On Fri, Jul 16, 2004 at 09:32:14PM -0400, Jared Mauch wrote:
On Fri, Jul 16, 2004 at 06:15:53PM -0700, Michel Py wrote:
Michel Py wrote: BitTorrent is a third of p2p traffic in Sweden? Wow. In the US it is a small blip on the radar.
Petri Helenius wrote: Should hold water for Sweden too. Wonder why so many of the bittorrent streams terminate in the US if it's not on your radar. Maybe time for finetuning the radar ...
Jared Mauch wrote: BitTorrent is in my "top ten" tcp ports in my netflow.
Gee I must have something wrong. How does in compare to the FastTrack/Kazaa monster on your side?
this is from a 10-15 min sample period, based on flow count, not bytecount.

....

Exercise
Extract everything in the thread on BitTorrent traffic from "Petri Helenius wrote: Should" down to "in my netflow.", copying it word for word.

Source material
....

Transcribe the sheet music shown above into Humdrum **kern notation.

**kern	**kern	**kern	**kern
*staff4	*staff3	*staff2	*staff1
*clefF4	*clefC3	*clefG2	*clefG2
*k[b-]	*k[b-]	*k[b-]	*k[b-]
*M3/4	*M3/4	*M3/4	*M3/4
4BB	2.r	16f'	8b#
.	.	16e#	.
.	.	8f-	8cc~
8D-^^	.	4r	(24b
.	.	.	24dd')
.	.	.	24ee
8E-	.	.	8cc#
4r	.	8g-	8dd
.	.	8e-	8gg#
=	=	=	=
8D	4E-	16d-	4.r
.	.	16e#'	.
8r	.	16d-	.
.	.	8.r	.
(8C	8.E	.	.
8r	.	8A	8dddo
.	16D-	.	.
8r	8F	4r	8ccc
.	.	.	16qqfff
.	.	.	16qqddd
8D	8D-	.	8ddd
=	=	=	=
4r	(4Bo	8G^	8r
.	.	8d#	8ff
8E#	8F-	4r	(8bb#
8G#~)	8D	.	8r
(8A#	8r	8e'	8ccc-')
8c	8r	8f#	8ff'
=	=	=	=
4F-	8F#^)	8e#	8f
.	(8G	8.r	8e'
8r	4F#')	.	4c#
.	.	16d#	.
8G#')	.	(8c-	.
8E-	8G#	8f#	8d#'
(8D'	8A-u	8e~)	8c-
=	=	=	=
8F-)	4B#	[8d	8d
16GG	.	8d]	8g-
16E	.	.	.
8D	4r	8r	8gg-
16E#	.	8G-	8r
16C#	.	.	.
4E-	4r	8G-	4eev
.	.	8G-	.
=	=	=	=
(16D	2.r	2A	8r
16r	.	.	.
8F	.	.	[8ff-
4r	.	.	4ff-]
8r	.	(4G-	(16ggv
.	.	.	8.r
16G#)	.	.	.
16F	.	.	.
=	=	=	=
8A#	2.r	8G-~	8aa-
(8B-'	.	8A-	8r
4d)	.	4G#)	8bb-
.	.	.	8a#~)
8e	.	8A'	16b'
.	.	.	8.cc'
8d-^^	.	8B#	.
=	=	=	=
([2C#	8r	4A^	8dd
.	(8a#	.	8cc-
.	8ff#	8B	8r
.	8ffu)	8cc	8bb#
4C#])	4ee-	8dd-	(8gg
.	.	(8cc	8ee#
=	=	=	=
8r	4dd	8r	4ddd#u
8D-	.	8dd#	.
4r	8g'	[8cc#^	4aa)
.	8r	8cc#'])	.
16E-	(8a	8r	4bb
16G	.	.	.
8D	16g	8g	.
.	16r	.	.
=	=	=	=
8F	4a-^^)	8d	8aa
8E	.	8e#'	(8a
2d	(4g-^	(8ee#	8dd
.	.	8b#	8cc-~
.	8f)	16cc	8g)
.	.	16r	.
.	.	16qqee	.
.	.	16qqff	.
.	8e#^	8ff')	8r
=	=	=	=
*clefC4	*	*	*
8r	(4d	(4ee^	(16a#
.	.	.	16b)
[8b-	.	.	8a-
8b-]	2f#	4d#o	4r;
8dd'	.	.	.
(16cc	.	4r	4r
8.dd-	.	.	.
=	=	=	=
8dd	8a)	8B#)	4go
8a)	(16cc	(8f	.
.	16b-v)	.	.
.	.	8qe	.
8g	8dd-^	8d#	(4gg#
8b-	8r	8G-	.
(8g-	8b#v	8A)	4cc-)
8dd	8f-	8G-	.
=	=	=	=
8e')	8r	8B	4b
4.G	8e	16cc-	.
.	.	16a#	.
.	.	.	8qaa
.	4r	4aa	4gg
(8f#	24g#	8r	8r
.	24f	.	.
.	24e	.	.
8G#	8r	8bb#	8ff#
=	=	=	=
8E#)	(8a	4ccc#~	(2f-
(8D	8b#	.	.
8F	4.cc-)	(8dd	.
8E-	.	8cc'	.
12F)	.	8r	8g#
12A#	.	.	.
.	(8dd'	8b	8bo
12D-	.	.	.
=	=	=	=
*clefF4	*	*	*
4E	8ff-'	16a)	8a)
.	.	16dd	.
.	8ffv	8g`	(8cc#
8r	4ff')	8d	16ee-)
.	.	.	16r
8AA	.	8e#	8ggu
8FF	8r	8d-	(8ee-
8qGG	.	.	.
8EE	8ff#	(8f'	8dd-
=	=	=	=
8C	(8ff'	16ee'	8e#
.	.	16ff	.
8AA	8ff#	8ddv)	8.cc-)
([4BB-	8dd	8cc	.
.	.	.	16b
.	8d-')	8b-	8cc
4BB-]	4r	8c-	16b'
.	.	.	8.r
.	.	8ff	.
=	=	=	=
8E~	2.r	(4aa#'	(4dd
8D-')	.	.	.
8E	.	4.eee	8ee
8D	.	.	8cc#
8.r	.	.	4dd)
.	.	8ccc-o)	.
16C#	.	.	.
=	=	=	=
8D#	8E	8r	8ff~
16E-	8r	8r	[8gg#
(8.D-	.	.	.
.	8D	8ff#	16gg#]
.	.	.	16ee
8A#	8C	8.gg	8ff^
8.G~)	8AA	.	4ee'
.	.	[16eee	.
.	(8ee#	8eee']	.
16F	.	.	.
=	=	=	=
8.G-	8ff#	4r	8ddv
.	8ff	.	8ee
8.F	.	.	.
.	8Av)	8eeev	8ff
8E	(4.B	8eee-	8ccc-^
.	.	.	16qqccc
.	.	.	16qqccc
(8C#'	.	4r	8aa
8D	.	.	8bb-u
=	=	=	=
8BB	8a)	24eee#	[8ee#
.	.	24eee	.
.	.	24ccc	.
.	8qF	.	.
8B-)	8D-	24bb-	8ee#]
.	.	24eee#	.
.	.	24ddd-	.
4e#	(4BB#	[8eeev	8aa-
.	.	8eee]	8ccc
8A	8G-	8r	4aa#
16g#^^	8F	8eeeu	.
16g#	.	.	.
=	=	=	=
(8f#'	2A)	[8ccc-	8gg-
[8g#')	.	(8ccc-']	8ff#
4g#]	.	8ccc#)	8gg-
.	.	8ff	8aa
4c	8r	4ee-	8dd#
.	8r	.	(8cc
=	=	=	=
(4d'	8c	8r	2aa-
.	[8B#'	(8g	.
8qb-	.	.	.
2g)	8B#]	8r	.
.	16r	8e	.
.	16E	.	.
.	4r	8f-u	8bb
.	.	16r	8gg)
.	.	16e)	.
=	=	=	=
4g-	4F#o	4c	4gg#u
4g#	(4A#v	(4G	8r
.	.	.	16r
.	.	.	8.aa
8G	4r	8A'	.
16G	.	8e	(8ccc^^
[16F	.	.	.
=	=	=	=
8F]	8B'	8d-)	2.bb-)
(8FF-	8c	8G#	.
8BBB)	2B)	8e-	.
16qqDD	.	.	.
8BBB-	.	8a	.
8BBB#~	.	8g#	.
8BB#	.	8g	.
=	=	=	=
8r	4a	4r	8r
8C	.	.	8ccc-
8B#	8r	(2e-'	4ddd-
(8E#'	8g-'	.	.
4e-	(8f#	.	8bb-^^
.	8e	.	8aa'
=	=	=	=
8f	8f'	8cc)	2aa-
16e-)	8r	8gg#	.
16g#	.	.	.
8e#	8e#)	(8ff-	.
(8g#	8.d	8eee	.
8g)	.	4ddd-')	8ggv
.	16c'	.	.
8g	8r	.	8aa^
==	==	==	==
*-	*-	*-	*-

....

Result for this task
Petri Helenius wrote: Should hold water for Sweden too. Wonder why so many of the bittorrent streams terminate in the US if it's not on your radar. Maybe time for finetuning the radar ...
Jared Mauch wrote: BitTorrent is in my "top ten" tcp ports in my netflow.